Try it » Of all the entries below, retype only the lines from the one with "Shoxrux ham ko'ngli" through the one with "Kostyumining ichki cho'natagidan", exactly as they appear.

Provided information »
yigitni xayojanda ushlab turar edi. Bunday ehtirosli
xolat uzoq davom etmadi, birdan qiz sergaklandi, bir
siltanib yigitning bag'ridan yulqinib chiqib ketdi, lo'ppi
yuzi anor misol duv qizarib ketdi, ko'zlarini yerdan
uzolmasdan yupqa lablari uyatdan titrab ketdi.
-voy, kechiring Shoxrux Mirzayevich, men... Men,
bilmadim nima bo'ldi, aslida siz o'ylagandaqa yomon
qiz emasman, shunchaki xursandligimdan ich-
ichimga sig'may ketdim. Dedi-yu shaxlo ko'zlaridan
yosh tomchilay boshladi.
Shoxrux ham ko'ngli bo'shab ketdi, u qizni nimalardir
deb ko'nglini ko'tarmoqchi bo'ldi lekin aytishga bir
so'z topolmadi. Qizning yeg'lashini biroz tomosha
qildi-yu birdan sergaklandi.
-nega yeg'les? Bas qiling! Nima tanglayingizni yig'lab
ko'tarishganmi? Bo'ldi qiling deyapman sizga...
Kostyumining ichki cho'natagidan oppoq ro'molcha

--

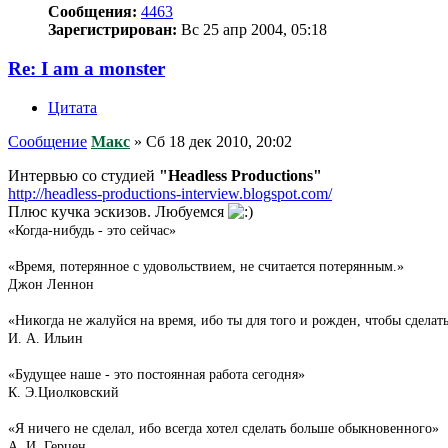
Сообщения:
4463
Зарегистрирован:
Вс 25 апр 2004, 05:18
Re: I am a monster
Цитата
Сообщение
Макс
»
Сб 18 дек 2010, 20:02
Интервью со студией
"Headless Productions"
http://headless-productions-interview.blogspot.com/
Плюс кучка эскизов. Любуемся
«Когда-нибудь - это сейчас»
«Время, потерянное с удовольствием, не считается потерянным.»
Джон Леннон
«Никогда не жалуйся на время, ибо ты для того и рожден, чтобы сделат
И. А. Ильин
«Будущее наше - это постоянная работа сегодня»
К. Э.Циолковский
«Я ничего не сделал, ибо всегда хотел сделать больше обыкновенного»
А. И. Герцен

---

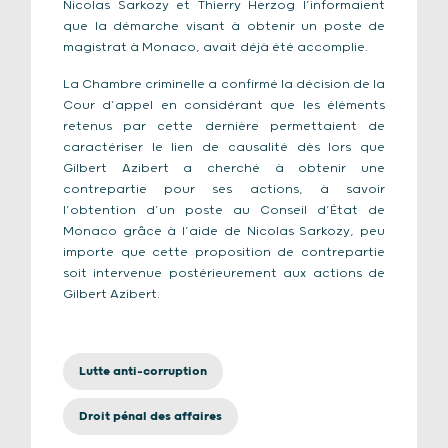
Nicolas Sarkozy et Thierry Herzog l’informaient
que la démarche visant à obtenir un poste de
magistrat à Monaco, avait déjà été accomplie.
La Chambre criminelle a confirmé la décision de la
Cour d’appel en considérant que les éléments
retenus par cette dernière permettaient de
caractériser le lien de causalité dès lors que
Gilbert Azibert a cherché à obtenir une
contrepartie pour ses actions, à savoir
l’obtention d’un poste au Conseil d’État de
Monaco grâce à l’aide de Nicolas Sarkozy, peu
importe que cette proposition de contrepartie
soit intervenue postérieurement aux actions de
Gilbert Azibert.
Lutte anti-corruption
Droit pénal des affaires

Answer for the task »
Shoxrux ham ko'ngli bo'shab ketdi, u qizni nimalardir
deb ko'nglini ko'tarmoqchi bo'ldi lekin aytishga bir
so'z topolmadi. Qizning yeg'lashini biroz tomosha
qildi-yu birdan sergaklandi.
-nega yeg'les? Bas qiling! Nima tanglayingizni yig'lab
ko'tarishganmi? Bo'ldi qiling deyapman sizga...
Kostyumining ichki cho'natagidan oppoq ro'molcha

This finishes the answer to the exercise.